“Nosferatu” Filmiyle Vampirler Yeniden Gündemde: Efsanenin Osmanlı Bağlantısı

Vampir efsanesinin kökenleri, eski Osmanlı topraklarındaki Sırbistan köylerine kadar uzanıyor. Gizemli ölümler ve batıl inançlar, modern vampir mitolojisinin temelini oluşturuyor.

Nosferatu filminin Türkiye’de vizyona girmesiyle birlikte vampir hikayeleri yeniden gündemde. Ancak vampir efsanelerinin kökenleri, eski Osmanlı topraklarında yer alan iki Sırp köyüne kadar uzanıyor. BBC News Sırpça’dan Milica Radenković Jeremić, vampir efsanesinin derinliklerine iniyor.

Sırbistan’da Gizemli Ölümler

  1. yüzyılın başlarında Sırbistan’da Medvedja ve Kisilijevo köylerinde gizemli ölümler yaşandı. Bu köylerde yaşayanlar, ölü komşularının kendilerine musallat olduğunu ve ölmeden önce boğulma hissi yaşadıklarını iddia etti.

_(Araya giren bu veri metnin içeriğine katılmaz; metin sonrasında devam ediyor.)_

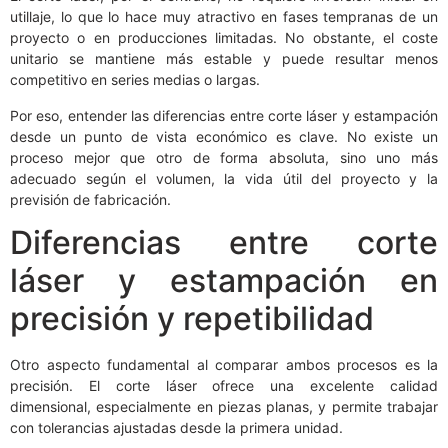
utillaje, lo que lo hace muy atractivo en fases tempranas de un
proyecto o en producciones limitadas. No obstante, el coste
unitario se mantiene más estable y puede resultar menos
competitivo en series medias o largas.
Por eso, entender las diferencias entre corte láser y estampación
desde un punto de vista económico es clave. No existe un
proceso mejor que otro de forma absoluta, sino uno más
adecuado según el volumen, la vida útil del proyecto y la
previsión de fabricación.
Diferencias entre corte
láser y estampación en
precisión y repetibilidad
Otro aspecto fundamental al comparar ambos procesos es la
precisión. El corte láser ofrece una excelente calidad
dimensional, especialmente en piezas planas, y permite trabajar
con tolerancias ajustadas desde la primera unidad.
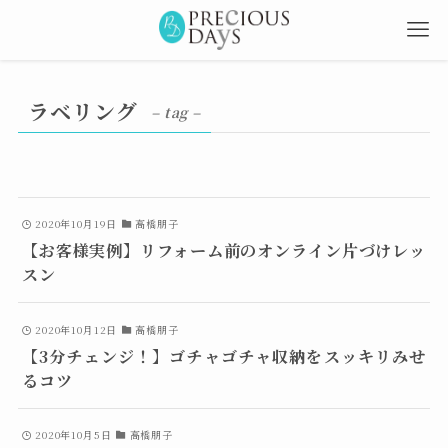
ラベリング
– tag –
2020年10月19日
高橋朋子
【お客様実例】リフォーム前のオンライン片づけレッ
スン
2020年10月12日
高橋朋子
【3分チェンジ！】ゴチャゴチャ収納をスッキリみせ
るコツ
2020年10月5日
高橋朋子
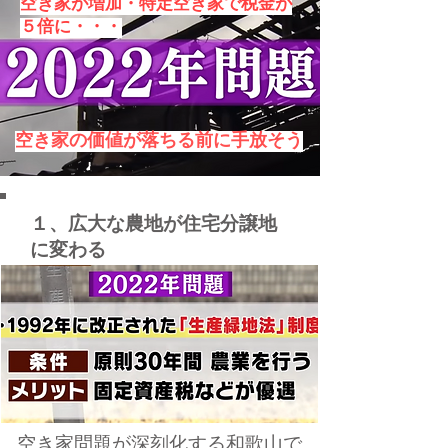
空き家が増加・特定空き家で税金が
５倍に・・・
空き家の価値が落ちる前に手放そう
１、広大な農地が住宅分譲地
に変わる
空き家問題が深刻化する和歌山で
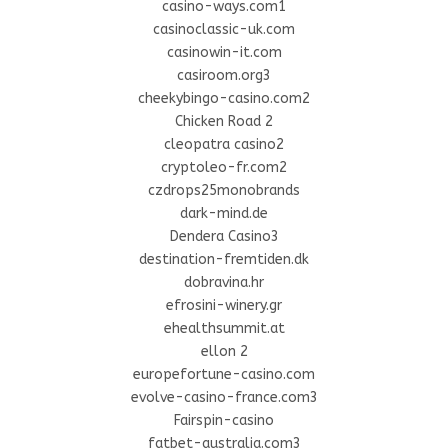
casino-ways.com1
casinoclassic-uk.com
casinowin-it.com
casiroom.org3
cheekybingo-casino.com2
Chicken Road 2
cleopatra casino2
cryptoleo-fr.com2
czdrops25monobrands
dark-mind.de
Dendera Casino3
destination-fremtiden.dk
dobravina.hr
efrosini-winery.gr
ehealthsummit.at
ellon 2
europefortune-casino.com
evolve-casino-france.com3
Fairspin-casino
fatbet-australia.com3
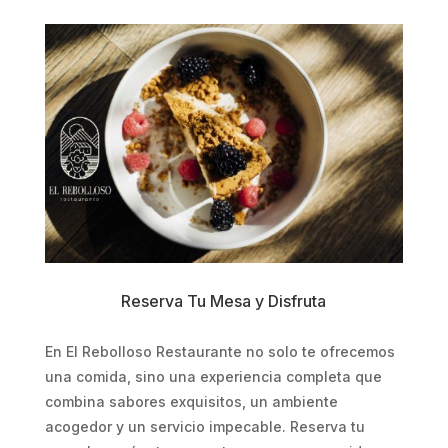
Reserva Tu Mesa y Disfruta
En El Rebolloso Restaurante no solo te ofrecemos
una comida, sino una experiencia completa que
combina sabores exquisitos, un ambiente
acogedor y un servicio impecable. Reserva tu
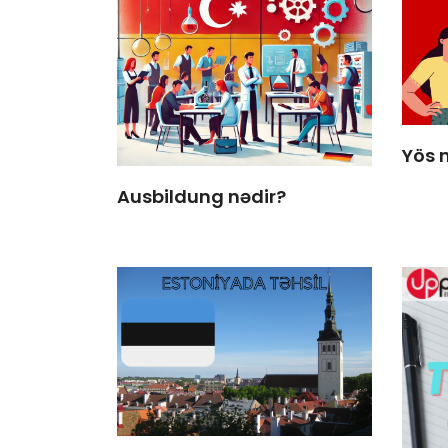
Yös 
Ausbildung nədir?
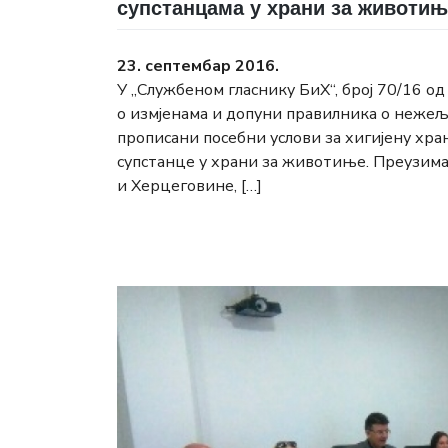
супстанцама у храни за животињ
23. септембар 2016.
У „Службеном гласнику БиХ“, број 70/16 о
о измјенама и допуни правилника о нежељ
прописани посебни услови за хигијену хра
супстанце у храни за животиње. Преузима
и Херцеговине, […]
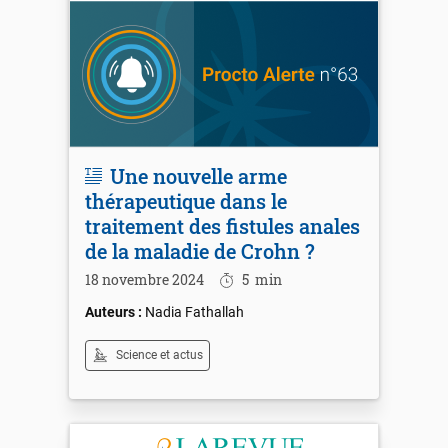
Une nouvelle arme
thérapeutique dans le
traitement des fistules anales
de la maladie de Crohn ?
18 novembre 2024
5
min
Nadia Fathallah
Science et actus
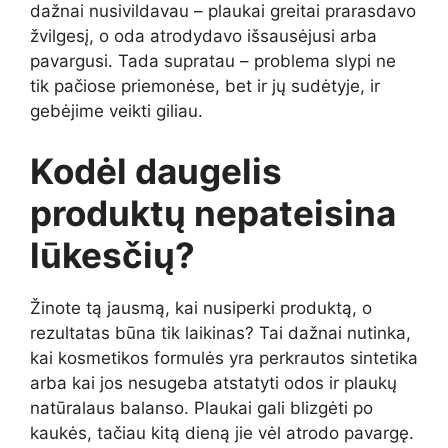
dažnai nusivildavau – plaukai greitai prarasdavo
žvilgesį, o oda atrodydavo išsausėjusi arba
pavargusi. Tada supratau – problema slypi ne
tik pačiose priemonėse, bet ir jų sudėtyje, ir
gebėjime veikti giliau.
Kodėl daugelis
produktų nepateisina
lūkesčių?
Žinote tą jausmą, kai nusiperki produktą, o
rezultatas būna tik laikinas? Tai dažnai nutinka,
kai kosmetikos formulės yra perkrautos sintetika
arba kai jos nesugeba atstatyti odos ir plaukų
natūralaus balanso. Plaukai gali blizgėti po
kaukės, tačiau kitą dieną jie vėl atrodo pavargę.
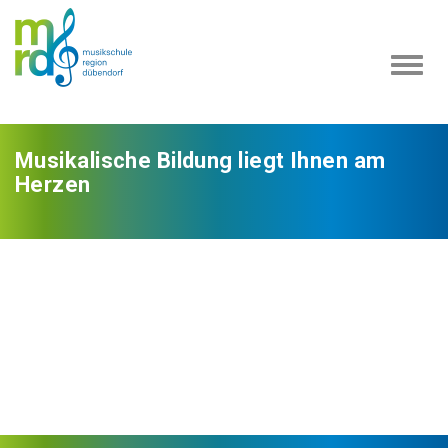
Navi
ein-
Musikalische Bildung liegt Ihnen am
Herzen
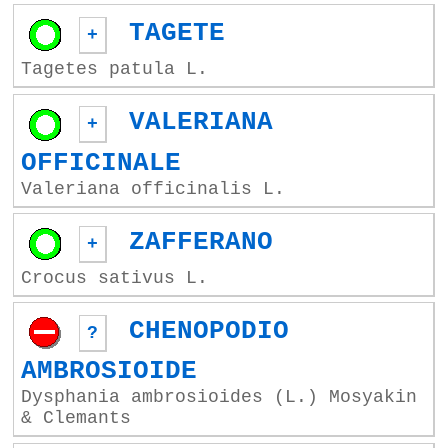
TAGETE
+
Tagetes patula L.
VALERIANA
+
OFFICINALE
Valeriana officinalis L.
ZAFFERANO
+
Crocus sativus L.
CHENOPODIO
?
AMBROSIOIDE
Dysphania ambrosioides (L.) Mosyakin
& Clemants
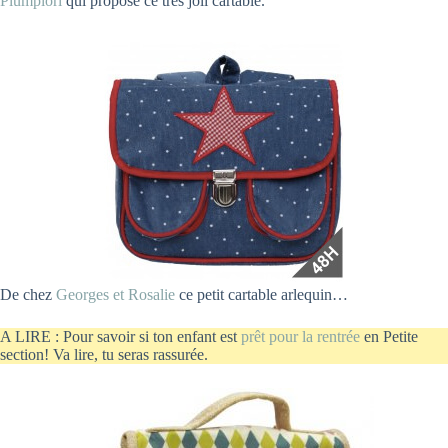
Plumplori
qui propose ce très joli cartable.
De chez
Georges et Rosalie
ce petit cartable arlequin…
A LIRE : Pour savoir si ton enfant est
prêt pour la rentrée
en Petite
section! Va lire, tu seras rassurée.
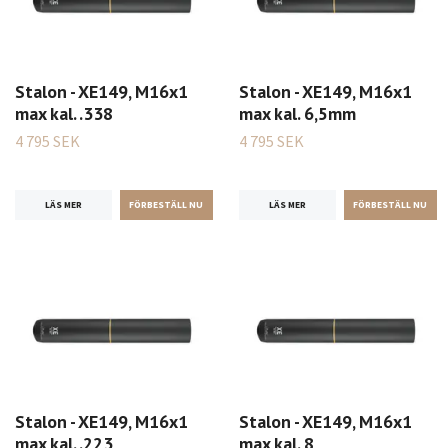
Stalon - XE149, M16x1
Stalon - XE149, M16x1
max kal. .338
max kal. 6,5mm
4 795 SEK
4 795 SEK
LÄS MER
LÄS MER
Stalon - XE149, M16x1
Stalon - XE149, M16x1
max kal. .223
max kal. 8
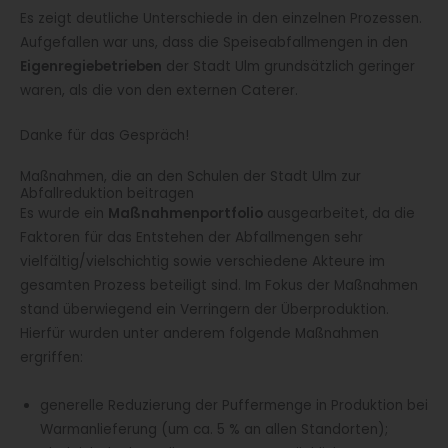
Es zeigt deutliche Unterschiede in den einzelnen Prozessen.
Aufgefallen war uns, dass die Speiseabfallmengen in den
Eigenregiebetrieben
der Stadt Ulm grundsätzlich geringer
waren, als die von den externen Caterer.
Danke für das Gespräch!
Maßnahmen, die an den Schulen der Stadt Ulm zur
Abfallreduktion beitragen
Es wurde ein
Maßnahmenportfolio
ausgearbeitet, da die
Faktoren für das Entstehen der Abfallmengen sehr
vielfältig/vielschichtig sowie verschiedene Akteure im
gesamten Prozess beteiligt sind. Im Fokus der Maßnahmen
stand überwiegend ein Verringern der Überproduktion.
Hierfür wurden unter anderem folgende Maßnahmen
ergriffen:
generelle Reduzierung der Puffermenge in Produktion bei
Warmanlieferung (um ca. 5 % an allen Standorten);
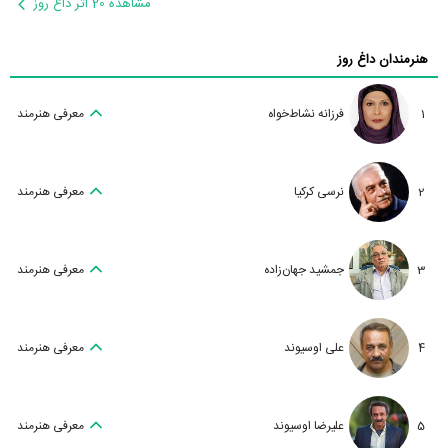
مشاهده 20 اثر داغ روز
هنرمندان داغ روز
1
فرزانه نشاط‌خواه
معرفی هنرمند
2
نرسی کرکیا
معرفی هنرمند
3
جمشید جهان‌زاده
معرفی هنرمند
4
علی اوسیوند
معرفی هنرمند
5
علیرضا اوسیوند
معرفی هنرمند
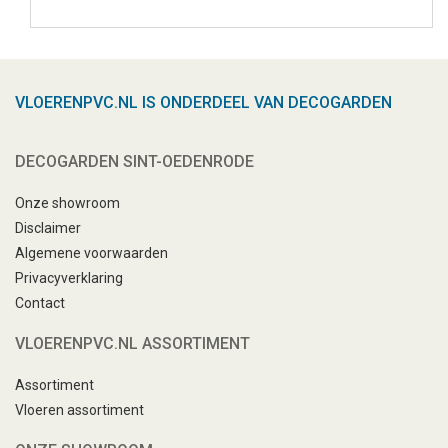
VLOERENPVC.NL IS ONDERDEEL VAN DECOGARDEN
DECOGARDEN SINT-OEDENRODE
Onze showroom
Disclaimer
Algemene voorwaarden
Privacyverklaring
Contact
VLOERENPVC.NL ASSORTIMENT
Assortiment
Vloeren assortiment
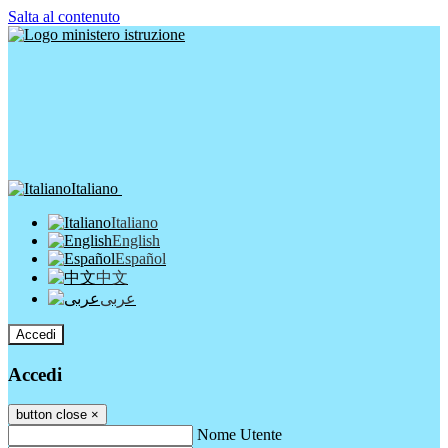
Salta al contenuto
Italiano
Italiano
English
Español
中文
عربى
Accedi
Accedi
button close
×
Nome Utente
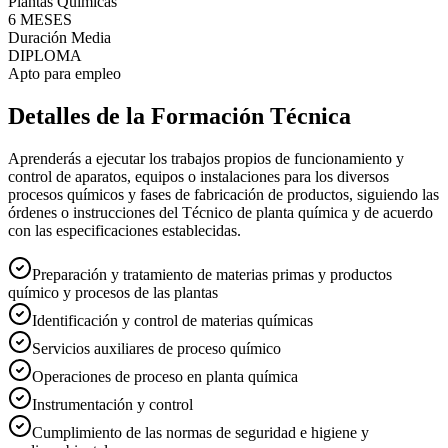
Plantas Químicas
6 MESES
Duración Media
DIPLOMA
Apto para empleo
Detalles de la Formación Técnica
Aprenderás a ejecutar los trabajos propios de funcionamiento y
control de aparatos, equipos o instalaciones para los diversos
procesos químicos y fases de fabricación de productos, siguiendo las
órdenes o instrucciones del Técnico de planta química y de acuerdo
con las especificaciones establecidas.
Preparación y tratamiento de materias primas y productos
químico y procesos de las plantas
Identificación y control de materias químicas
Servicios auxiliares de proceso químico
Operaciones de proceso en planta química
Instrumentación y control
Cumplimiento de las normas de seguridad e higiene y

Kisilijevo’da 1725 yılında iki gün içinde dokuz kişi hayatını kaybetti. Ölenler, ölümlerinden önce rüyalarında daha önce vefat etmiş olan Petar Blagojević’in kendilerini boğmaya çalıştığını söylüyordu. Köylüler, Blagojević’in mezarını açtıklarında cesedin bozulmadığını ve ağzında taze kan olduğunu gördüler.

Vampir Söylentilerinin Yayılması

Medvedja’da 1732 yılında benzer olaylar yaşandı. Üç ay içinde 17 kişi nedeni belirsiz şekilde öldü. Mezarı açılan bir cesedin gözlerinden ve ağzından kan aktığı söylendi. Bu durum, vampirlerin varlığına delil olarak kabul edildi.

Alman tarihçi Thomas M. Bohn, vampir kelimesinin Batı Avrupa’da bu dönemde yayılan haberlerle popüler hale geldiğini belirtiyor. Bohn’a göre, Kisilijevo’daki Petar Blagojević ve Medvedja’daki Arnaut Pavle, modern vampir efsanesinin ilk temsilcileriydi.

Bilimsel Açıklamalar

Modern patolojistler, bozulmayan cesetlerin olağanüstü bir durum olmadığını belirtiyor. Şarbon gibi hastalıkların bu ölümlerle ilişkilendirilebileceği düşünülüyor. Ancak o dönemde vampir inançları, bu doğal fenomenlerin mistik yorumlanmasına yol açtı.

Osmanlı ve Vampir Bağlantısı

Her iki köy de yüzyıllarca Osmanlı yönetiminde kaldıktan sonra Habsburg Krallığı’nın kontrolüne geçmişti. Profesör Clemens Ruthner, vampir efsanelerinin, Osmanlı’nın Batı’ya oluşturduğu tehdit yerine alternatif bir korku unsuru olarak ortaya çıktığını ifade ediyor.

Modern Vampirlerin Doğuşu

  1. yüzyılda halkın korkularını bastırmak için vampir inançları yasaklandı. Ancak 19. yüzyılda vampirler, romantik dönemde karizmatik ve sofistike bir figür olarak yeniden doğdu.

Bram Stoker’ın “Dracula” adlı eseri (1897), modern vampir efsanesinin temelini attı. Bugün, vampirler popüler kültürde karanlık ve cazibeli figürler olarak varlığını sürdürüyor.